**Supplied records**
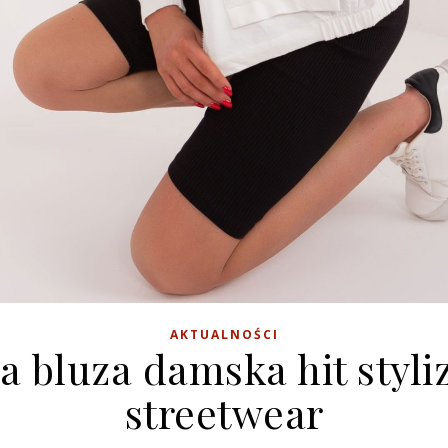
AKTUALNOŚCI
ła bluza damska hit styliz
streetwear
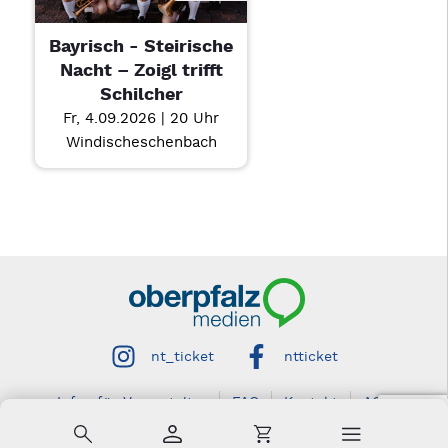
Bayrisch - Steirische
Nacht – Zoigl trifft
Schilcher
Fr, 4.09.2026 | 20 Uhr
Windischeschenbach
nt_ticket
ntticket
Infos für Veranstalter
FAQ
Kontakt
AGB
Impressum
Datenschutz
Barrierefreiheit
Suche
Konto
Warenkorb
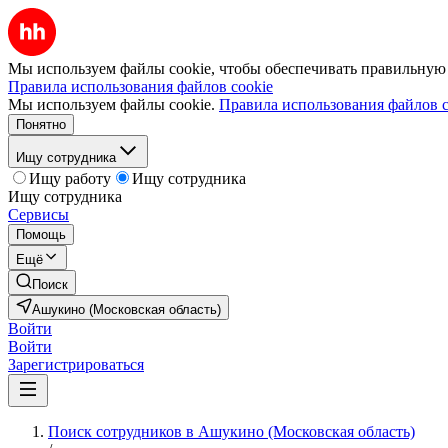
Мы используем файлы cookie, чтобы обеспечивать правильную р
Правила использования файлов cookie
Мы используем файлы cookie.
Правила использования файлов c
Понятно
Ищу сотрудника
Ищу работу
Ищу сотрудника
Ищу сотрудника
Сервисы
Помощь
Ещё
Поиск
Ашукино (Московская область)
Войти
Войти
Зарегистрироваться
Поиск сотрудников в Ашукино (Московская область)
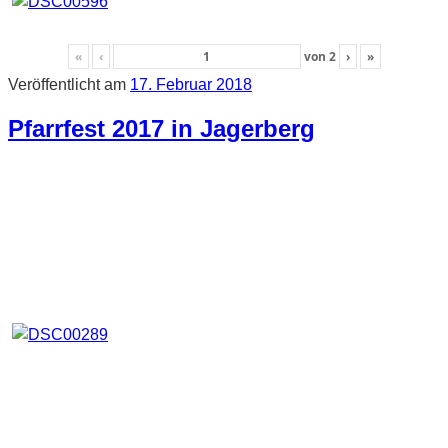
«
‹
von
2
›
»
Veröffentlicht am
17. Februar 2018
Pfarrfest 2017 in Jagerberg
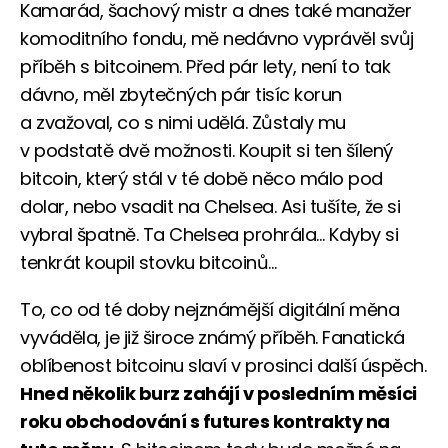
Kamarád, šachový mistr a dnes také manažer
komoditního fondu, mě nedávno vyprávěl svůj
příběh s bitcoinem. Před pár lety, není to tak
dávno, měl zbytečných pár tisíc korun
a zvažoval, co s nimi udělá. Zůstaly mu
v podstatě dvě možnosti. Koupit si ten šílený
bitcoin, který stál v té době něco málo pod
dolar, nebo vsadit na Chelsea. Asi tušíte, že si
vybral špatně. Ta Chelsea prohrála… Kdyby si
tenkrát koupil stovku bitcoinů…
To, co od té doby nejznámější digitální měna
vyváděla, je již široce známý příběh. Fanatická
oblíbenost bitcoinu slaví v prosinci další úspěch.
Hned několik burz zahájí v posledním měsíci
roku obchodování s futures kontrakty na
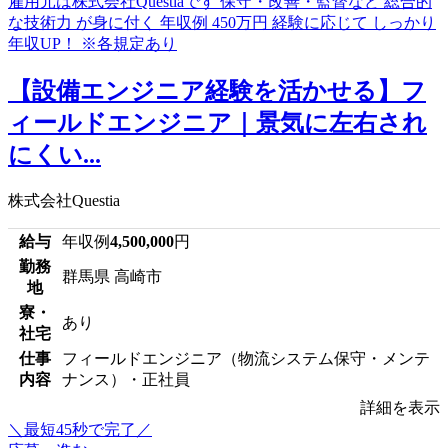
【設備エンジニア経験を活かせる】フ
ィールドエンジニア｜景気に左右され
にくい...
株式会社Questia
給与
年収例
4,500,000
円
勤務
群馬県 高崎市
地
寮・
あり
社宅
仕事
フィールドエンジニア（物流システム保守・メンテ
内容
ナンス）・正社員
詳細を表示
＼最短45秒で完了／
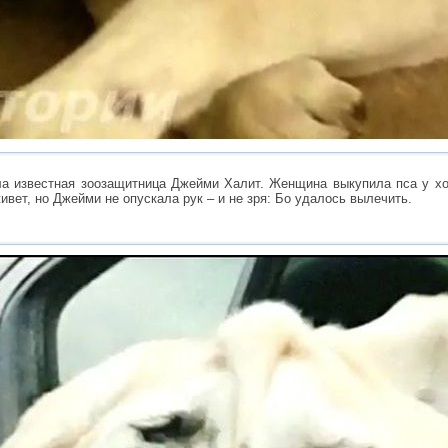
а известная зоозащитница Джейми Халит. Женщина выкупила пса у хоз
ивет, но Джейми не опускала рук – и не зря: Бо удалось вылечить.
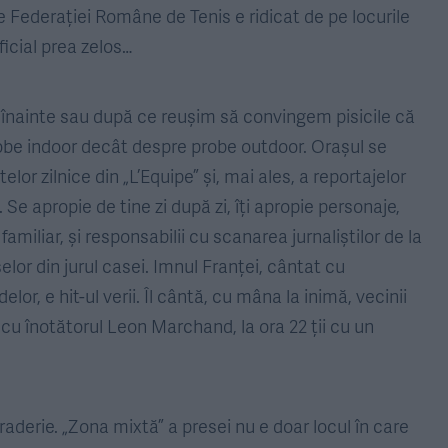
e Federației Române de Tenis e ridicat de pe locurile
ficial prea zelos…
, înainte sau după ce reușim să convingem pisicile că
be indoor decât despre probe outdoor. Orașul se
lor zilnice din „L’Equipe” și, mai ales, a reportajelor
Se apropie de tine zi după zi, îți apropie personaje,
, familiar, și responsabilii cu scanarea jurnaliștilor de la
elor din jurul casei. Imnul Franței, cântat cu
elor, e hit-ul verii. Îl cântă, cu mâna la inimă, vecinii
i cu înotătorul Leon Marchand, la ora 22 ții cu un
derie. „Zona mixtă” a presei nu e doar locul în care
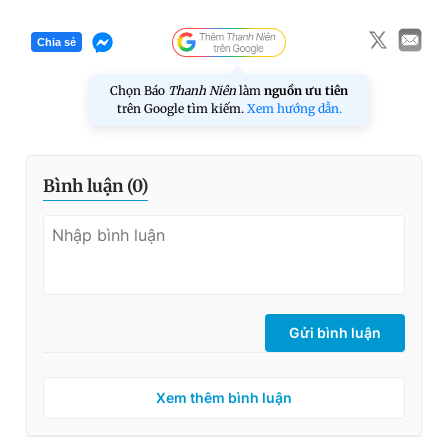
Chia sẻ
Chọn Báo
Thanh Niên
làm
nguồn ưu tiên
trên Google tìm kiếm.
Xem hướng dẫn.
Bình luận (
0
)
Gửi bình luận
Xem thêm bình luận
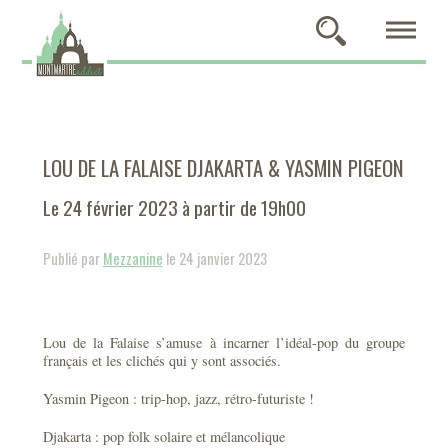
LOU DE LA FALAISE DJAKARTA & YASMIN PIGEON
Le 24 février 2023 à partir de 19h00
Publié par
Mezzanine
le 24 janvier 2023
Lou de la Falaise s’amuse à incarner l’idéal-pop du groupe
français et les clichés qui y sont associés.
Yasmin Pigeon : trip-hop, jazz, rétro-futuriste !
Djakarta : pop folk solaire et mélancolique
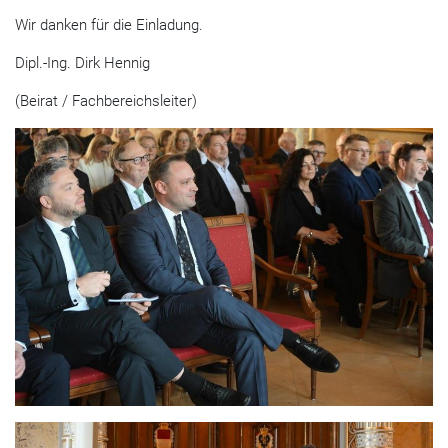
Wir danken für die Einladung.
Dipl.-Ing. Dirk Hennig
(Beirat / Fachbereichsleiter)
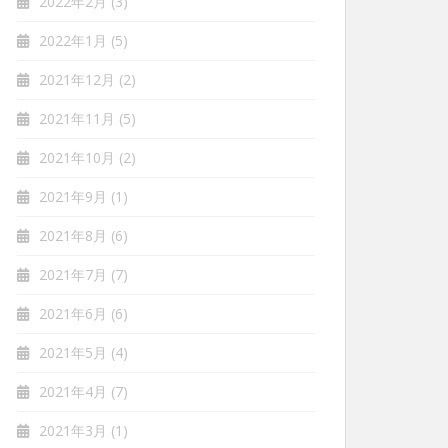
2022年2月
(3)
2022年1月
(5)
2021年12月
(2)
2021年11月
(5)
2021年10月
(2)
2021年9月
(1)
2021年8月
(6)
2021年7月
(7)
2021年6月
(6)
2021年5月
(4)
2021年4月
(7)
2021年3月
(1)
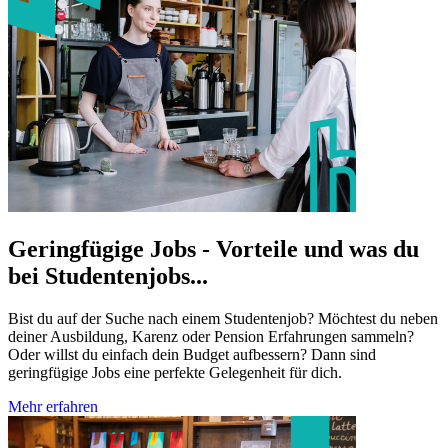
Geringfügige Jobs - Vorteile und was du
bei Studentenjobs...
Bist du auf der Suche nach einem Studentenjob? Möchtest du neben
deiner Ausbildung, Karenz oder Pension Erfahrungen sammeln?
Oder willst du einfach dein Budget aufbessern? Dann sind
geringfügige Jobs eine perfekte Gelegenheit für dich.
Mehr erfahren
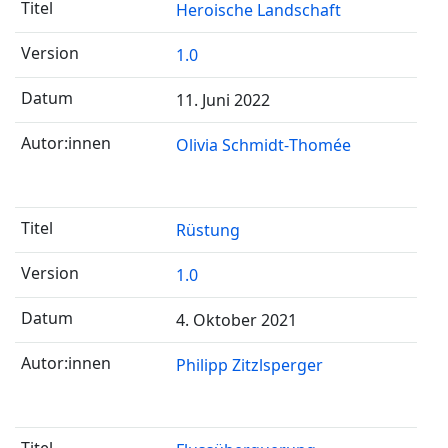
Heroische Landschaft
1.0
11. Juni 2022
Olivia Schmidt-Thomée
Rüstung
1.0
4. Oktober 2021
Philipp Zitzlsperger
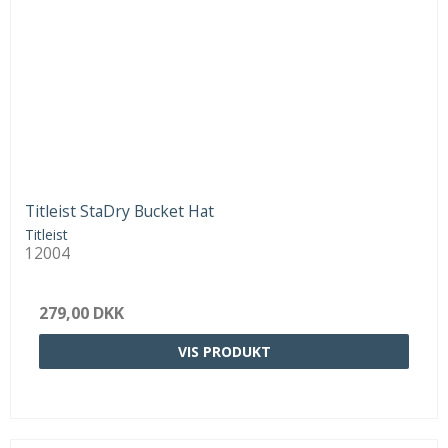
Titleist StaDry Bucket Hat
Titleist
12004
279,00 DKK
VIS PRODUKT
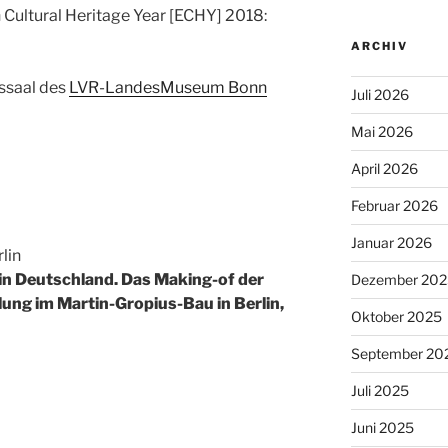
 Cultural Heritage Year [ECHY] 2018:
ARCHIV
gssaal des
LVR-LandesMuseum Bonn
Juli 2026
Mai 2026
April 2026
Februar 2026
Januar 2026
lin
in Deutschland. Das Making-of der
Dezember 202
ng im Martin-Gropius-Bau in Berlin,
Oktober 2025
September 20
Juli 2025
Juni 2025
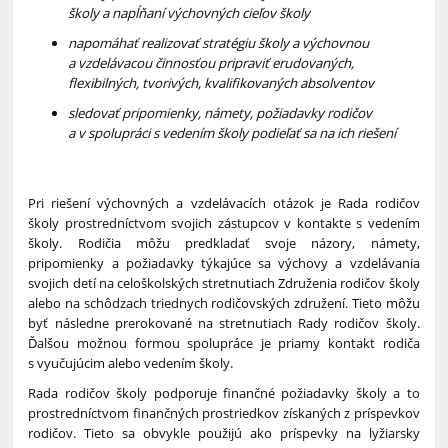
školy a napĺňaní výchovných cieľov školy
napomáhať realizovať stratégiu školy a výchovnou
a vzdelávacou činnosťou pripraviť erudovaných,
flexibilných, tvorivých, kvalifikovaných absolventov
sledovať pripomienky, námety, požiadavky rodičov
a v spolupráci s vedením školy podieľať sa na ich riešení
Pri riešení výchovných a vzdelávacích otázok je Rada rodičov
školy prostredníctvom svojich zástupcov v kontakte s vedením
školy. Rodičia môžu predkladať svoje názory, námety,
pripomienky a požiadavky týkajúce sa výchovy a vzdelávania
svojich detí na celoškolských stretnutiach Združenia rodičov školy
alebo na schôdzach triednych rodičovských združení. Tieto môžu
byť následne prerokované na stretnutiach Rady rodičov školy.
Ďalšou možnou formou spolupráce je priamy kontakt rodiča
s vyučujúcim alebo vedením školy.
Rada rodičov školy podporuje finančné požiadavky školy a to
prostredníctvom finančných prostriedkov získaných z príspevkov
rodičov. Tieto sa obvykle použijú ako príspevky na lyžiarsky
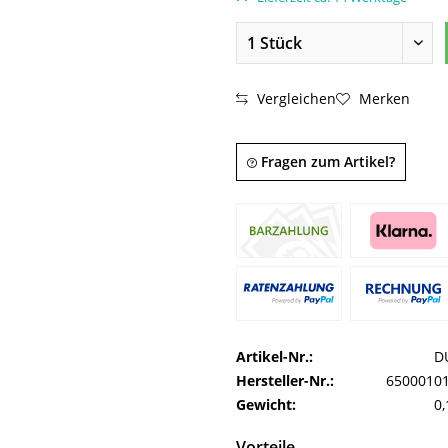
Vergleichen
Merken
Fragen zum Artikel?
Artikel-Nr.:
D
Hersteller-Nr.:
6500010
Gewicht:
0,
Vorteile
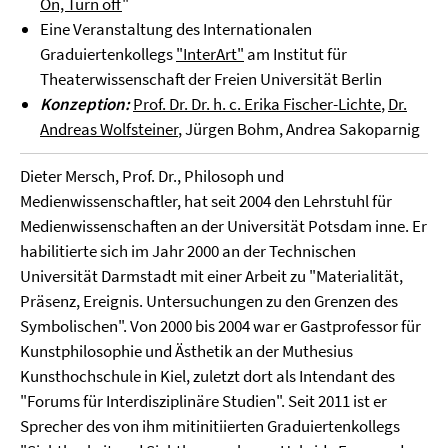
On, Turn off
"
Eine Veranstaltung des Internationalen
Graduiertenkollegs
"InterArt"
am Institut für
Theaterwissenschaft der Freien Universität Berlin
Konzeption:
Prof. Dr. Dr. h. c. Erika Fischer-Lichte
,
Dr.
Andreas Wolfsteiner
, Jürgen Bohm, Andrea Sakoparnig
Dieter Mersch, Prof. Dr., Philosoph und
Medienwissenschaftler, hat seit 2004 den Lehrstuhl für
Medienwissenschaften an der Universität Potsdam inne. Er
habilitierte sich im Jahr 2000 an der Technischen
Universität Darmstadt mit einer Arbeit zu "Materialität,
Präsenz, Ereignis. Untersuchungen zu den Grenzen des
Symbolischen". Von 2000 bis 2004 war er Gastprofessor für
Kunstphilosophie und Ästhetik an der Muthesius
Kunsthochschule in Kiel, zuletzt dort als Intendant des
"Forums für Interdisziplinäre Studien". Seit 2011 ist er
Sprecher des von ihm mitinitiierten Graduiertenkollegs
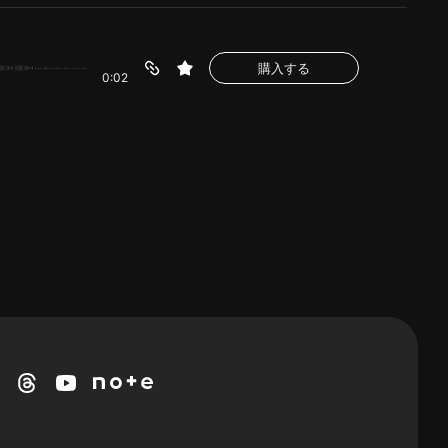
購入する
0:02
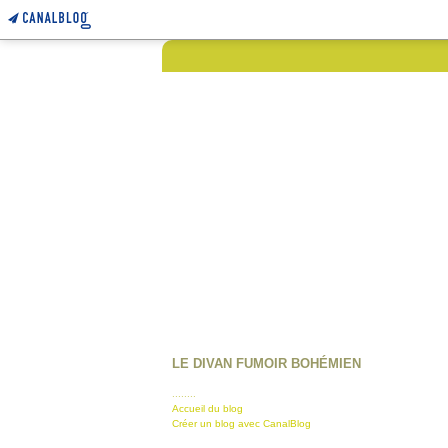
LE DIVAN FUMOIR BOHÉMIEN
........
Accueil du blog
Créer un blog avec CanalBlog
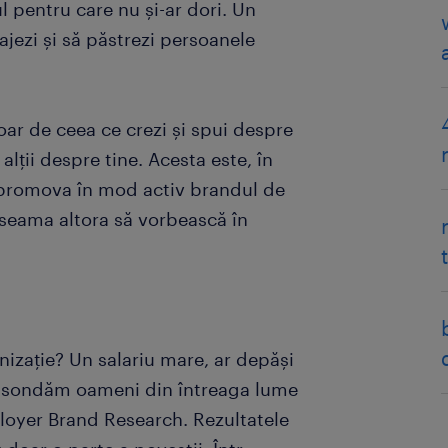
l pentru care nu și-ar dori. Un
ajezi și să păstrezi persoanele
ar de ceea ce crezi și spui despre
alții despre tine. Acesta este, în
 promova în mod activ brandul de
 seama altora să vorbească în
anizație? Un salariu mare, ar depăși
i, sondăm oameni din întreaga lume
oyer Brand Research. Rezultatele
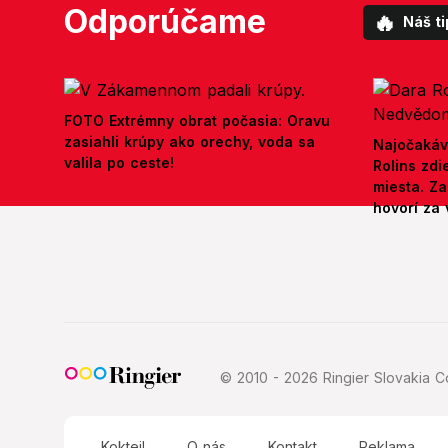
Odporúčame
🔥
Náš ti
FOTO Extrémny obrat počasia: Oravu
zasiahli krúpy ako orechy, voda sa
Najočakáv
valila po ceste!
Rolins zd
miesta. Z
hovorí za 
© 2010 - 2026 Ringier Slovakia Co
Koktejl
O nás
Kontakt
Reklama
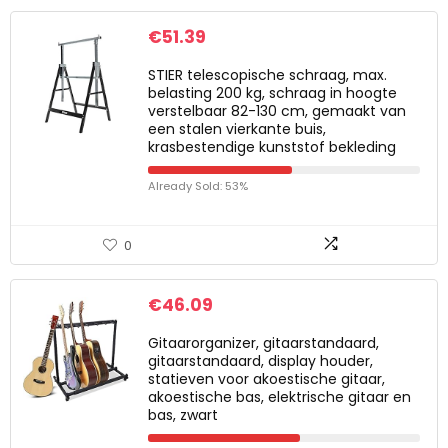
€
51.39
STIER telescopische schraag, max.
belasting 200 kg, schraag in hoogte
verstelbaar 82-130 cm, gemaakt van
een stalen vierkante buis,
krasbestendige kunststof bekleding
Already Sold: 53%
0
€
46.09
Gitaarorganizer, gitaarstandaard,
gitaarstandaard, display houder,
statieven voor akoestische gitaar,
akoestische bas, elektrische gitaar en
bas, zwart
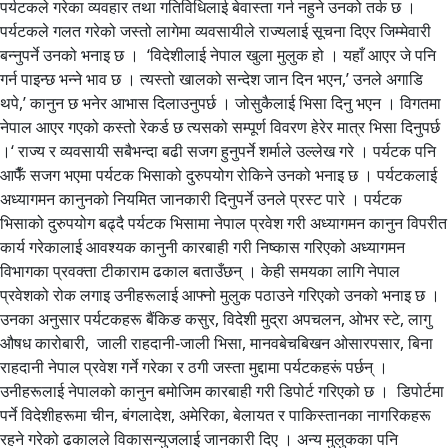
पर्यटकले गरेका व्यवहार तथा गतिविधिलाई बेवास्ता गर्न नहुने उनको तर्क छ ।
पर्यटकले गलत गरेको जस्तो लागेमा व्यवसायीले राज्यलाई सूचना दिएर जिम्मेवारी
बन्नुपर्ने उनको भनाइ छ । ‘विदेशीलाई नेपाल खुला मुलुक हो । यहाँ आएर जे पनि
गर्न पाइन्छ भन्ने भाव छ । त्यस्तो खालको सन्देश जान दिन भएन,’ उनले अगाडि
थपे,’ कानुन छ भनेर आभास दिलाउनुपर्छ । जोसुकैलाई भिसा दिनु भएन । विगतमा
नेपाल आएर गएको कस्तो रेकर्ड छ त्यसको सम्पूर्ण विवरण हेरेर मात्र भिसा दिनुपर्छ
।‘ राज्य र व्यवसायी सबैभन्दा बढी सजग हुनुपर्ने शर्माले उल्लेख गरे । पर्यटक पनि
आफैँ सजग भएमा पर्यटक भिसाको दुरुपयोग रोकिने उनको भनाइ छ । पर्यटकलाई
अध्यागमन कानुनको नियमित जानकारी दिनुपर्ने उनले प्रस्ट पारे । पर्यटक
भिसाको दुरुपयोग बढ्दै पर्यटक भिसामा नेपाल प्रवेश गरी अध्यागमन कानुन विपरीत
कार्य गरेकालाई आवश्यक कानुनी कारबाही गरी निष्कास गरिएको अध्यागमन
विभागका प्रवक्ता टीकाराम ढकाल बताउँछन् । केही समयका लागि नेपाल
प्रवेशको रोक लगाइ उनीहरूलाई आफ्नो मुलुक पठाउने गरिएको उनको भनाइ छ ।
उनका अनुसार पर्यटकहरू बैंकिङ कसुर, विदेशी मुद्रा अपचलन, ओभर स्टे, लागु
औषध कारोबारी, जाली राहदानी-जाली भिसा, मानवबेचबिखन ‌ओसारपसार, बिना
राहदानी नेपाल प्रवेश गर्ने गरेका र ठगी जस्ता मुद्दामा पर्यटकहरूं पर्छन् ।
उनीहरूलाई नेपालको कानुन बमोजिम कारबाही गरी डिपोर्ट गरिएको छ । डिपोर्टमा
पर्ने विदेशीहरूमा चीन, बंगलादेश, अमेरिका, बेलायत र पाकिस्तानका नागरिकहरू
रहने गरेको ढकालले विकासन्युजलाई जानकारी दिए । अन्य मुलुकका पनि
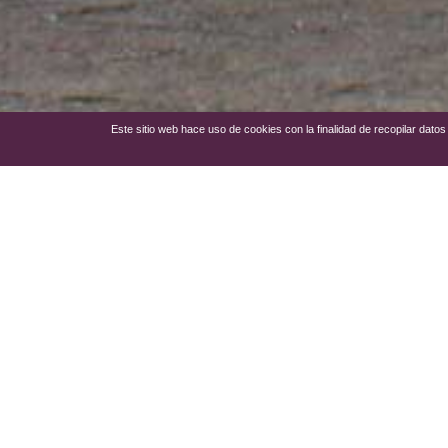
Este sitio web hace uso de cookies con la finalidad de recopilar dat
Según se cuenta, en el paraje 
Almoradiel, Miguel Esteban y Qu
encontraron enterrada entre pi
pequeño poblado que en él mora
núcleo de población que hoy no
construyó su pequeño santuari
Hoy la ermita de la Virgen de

**To do**
Can you reproduce the records' lines word for word, starting with the line that contains "školy a napĺňaní výchovných cieľov školy" and going on through the line that contains "a v spolupráci", both included?

**Exercise response**
školy a napĺňaní výchovných cieľov školy
napomáhať realizovať stratégiu školy a výchovnou
a vzdelávacou činnosťou pripraviť erudovaných,
flexibilných, tvorivých, kvalifikovaných absolventov
sledovať pripomienky, námety, požiadavky rodičov
a v spolupráci s vedením školy podieľať sa na ich riešení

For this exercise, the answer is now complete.